Working data below:

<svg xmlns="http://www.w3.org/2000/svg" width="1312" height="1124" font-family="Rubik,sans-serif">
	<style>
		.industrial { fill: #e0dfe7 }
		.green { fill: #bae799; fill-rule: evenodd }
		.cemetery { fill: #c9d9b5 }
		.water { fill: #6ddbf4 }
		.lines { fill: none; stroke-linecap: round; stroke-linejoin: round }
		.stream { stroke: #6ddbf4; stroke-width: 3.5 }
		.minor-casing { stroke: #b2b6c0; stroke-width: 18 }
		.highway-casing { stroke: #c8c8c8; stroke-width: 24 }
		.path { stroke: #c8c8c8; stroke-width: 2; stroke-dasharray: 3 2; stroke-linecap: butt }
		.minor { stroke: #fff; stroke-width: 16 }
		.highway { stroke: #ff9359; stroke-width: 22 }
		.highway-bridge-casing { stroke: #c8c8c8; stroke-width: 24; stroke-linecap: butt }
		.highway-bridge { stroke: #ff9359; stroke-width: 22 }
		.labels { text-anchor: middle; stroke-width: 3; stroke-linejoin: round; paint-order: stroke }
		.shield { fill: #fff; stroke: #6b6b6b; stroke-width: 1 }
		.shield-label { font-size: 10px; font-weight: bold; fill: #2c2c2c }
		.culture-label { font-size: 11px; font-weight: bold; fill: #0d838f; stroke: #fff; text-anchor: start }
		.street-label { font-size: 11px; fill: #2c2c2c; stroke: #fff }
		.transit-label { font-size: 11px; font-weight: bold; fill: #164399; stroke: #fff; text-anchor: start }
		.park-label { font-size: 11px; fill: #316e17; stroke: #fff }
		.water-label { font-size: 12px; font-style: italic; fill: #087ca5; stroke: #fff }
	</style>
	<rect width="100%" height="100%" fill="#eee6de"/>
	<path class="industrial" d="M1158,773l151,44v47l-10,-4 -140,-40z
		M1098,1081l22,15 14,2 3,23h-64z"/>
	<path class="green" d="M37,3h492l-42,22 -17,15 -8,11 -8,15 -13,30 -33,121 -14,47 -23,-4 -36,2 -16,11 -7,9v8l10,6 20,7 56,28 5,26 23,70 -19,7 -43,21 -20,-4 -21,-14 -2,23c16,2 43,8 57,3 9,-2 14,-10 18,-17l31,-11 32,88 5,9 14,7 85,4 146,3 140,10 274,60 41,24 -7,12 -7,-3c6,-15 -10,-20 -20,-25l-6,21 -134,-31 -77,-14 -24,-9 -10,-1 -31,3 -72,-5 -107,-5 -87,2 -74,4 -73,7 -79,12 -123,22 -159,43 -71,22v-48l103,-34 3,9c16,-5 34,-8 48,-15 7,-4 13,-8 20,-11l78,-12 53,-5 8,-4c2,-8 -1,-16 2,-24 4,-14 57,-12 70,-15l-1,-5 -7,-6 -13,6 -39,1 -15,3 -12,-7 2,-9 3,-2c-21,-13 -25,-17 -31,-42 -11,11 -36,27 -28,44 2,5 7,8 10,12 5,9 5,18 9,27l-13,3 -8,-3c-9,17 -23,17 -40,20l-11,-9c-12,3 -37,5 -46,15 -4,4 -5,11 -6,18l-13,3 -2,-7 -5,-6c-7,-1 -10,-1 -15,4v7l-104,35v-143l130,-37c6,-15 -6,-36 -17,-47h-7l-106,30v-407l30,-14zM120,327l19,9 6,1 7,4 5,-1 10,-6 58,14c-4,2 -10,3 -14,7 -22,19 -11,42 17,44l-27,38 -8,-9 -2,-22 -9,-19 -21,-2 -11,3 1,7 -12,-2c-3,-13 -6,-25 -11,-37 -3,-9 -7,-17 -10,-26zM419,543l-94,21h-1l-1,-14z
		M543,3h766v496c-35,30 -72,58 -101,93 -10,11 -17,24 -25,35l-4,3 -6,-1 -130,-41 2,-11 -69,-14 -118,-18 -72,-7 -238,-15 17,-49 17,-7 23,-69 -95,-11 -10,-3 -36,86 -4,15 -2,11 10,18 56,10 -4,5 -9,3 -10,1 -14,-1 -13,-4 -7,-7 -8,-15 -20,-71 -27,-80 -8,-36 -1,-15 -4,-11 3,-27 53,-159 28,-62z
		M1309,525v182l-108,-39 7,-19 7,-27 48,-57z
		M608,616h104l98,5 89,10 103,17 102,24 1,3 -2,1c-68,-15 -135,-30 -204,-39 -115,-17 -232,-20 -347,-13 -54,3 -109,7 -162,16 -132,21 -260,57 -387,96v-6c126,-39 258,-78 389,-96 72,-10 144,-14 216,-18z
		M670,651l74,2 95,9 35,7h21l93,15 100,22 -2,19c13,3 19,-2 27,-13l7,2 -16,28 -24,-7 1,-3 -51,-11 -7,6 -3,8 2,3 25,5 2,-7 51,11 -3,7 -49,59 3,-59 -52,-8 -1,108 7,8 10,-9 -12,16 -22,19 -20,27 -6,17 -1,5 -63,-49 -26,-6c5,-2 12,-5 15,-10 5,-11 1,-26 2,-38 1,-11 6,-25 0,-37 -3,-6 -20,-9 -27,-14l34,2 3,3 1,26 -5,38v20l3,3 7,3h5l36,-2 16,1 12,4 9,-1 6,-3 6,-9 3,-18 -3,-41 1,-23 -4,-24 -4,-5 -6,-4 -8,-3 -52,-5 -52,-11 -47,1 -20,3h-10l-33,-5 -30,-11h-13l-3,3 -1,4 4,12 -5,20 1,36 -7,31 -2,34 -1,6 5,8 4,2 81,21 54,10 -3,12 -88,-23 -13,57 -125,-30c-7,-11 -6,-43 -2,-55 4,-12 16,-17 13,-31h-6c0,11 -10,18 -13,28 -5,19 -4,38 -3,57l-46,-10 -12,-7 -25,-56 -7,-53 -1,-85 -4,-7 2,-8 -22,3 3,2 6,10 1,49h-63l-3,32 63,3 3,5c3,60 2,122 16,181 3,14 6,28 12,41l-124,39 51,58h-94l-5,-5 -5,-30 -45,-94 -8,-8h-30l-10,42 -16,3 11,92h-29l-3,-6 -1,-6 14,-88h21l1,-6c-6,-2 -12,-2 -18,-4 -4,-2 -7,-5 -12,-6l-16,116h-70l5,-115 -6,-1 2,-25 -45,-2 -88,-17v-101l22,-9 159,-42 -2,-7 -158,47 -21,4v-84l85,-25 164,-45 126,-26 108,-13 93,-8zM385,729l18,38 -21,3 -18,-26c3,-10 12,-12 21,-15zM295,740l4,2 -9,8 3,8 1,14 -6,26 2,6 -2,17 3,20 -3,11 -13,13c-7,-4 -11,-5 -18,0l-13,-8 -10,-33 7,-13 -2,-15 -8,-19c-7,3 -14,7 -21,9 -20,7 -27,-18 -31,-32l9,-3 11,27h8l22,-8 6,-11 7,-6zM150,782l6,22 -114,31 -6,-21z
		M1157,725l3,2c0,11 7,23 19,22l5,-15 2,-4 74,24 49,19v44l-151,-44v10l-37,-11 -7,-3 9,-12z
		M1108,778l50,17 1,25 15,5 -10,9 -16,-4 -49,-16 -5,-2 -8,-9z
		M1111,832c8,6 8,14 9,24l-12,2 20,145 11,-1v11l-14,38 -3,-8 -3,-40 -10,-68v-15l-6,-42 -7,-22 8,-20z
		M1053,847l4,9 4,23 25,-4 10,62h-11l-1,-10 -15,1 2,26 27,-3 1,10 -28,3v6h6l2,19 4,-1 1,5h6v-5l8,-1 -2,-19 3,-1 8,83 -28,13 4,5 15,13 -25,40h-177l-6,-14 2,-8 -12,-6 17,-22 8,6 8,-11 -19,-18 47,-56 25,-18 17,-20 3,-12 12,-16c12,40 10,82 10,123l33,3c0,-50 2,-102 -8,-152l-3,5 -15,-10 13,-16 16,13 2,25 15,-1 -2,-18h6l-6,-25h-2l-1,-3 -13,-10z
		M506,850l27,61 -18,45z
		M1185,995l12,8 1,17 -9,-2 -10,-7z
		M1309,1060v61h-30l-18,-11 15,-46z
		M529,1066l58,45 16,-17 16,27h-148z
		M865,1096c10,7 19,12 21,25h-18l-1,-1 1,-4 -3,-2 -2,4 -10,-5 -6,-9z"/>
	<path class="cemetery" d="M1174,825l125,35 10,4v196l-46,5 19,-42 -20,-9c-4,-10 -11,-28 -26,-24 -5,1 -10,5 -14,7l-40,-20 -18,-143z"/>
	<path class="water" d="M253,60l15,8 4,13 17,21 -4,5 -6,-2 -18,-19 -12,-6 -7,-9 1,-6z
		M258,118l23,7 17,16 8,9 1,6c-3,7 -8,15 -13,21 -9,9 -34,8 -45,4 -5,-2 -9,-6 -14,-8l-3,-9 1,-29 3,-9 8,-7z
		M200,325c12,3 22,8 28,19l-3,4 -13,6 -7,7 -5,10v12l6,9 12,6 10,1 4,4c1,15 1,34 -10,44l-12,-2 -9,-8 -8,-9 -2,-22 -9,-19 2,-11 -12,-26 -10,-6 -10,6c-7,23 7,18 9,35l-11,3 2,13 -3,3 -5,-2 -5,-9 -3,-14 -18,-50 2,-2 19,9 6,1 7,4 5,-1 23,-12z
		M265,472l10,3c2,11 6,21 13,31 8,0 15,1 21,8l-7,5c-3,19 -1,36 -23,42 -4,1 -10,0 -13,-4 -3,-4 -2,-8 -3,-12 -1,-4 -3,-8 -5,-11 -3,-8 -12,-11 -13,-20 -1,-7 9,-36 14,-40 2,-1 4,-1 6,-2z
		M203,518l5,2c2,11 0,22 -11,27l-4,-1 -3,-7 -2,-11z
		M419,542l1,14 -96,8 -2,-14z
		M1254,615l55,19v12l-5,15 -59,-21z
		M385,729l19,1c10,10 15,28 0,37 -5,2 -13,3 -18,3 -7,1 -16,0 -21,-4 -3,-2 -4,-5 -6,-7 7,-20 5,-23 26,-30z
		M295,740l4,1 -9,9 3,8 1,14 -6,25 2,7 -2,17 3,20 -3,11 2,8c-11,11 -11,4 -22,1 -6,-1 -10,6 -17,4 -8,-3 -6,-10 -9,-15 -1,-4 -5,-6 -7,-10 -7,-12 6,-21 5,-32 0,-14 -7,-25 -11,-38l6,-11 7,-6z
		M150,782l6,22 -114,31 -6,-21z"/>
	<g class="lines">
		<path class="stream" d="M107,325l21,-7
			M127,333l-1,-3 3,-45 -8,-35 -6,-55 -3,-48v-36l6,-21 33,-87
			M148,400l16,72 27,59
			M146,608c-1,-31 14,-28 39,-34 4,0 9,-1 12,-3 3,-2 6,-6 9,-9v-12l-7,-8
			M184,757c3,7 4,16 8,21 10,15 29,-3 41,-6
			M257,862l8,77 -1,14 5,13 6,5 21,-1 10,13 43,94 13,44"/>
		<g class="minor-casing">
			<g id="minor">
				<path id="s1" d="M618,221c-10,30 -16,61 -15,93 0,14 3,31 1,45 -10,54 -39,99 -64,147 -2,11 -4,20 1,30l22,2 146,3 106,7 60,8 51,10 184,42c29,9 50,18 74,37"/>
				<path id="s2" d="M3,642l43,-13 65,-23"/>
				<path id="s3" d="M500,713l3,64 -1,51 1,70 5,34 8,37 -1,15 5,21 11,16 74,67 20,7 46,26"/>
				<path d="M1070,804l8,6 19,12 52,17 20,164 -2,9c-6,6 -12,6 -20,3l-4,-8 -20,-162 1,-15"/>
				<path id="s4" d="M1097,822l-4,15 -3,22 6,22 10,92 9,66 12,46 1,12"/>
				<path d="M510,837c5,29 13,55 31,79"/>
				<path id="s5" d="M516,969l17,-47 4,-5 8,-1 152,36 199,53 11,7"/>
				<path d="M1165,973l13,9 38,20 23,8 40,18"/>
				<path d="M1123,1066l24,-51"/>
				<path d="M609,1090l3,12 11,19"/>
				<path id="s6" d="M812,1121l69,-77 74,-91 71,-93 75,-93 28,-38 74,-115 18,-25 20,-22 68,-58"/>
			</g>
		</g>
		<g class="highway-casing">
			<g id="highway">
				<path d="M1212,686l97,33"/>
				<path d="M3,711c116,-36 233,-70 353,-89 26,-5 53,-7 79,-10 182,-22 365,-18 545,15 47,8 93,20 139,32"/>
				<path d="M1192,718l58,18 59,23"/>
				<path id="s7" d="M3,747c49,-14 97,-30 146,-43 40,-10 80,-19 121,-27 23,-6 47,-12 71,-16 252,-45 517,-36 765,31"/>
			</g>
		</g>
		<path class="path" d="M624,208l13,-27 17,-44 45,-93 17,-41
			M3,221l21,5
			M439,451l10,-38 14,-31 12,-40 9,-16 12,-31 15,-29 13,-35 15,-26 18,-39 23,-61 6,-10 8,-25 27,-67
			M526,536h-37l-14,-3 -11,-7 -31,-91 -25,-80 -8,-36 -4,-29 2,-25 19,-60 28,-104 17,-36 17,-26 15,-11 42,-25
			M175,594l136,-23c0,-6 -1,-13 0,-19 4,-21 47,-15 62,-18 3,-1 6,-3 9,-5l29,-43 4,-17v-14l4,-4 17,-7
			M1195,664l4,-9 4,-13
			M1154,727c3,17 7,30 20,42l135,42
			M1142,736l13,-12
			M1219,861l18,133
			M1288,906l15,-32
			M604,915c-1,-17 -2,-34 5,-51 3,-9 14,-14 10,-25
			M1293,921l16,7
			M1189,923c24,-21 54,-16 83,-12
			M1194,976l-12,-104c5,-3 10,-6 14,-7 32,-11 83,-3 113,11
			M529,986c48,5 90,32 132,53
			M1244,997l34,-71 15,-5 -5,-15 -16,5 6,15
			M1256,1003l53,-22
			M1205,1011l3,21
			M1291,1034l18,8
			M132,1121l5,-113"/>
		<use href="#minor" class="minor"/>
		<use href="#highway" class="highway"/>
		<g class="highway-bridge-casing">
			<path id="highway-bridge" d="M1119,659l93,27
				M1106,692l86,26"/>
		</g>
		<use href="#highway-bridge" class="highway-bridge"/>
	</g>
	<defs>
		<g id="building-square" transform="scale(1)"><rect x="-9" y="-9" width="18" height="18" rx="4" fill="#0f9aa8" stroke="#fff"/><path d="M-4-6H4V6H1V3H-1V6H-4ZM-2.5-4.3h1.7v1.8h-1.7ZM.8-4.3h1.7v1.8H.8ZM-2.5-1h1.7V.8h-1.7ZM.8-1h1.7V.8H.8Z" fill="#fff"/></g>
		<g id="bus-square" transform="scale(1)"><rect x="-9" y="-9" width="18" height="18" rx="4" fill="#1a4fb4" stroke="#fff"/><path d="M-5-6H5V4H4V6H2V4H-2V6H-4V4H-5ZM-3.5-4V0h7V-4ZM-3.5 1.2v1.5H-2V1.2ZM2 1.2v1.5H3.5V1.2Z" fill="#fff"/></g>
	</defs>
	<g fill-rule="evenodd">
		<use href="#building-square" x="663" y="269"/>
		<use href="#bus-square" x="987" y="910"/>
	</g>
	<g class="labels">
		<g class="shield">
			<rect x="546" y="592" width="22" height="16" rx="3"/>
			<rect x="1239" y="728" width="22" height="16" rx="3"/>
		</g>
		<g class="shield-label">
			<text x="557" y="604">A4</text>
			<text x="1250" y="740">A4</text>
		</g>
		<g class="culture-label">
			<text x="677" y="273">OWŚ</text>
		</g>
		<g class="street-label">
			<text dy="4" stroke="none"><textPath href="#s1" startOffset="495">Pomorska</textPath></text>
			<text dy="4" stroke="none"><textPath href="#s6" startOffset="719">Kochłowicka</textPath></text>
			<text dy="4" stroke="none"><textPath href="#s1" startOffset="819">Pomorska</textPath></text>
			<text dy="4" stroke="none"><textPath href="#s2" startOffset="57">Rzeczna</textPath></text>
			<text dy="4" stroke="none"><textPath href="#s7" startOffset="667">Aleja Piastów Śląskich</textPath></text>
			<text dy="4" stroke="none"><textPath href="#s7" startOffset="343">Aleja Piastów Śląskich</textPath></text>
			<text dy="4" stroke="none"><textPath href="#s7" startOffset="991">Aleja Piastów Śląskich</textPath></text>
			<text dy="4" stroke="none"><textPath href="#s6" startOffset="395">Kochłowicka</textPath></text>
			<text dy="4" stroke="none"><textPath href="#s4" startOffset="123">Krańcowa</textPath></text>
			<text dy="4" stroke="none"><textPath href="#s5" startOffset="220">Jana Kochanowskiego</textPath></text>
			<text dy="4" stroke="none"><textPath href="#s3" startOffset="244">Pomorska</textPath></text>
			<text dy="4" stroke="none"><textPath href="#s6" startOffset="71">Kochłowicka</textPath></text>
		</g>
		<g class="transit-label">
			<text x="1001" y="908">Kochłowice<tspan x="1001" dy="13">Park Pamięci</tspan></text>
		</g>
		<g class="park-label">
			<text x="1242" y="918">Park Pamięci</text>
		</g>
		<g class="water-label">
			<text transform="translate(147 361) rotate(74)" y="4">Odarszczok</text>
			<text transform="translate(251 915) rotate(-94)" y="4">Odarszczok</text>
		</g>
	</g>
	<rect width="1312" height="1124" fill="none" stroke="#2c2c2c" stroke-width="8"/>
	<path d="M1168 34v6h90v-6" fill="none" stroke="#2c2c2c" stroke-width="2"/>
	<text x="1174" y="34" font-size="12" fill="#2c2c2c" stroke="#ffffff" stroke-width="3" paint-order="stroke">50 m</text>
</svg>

End of Working data.

▶ _What the task requires_
Please copy every line in the entries where "lines" appears.

▶ _Task answer_
		.lines { fill: none; stroke-linecap: round; stroke-linejoin: round }
	<g class="lines">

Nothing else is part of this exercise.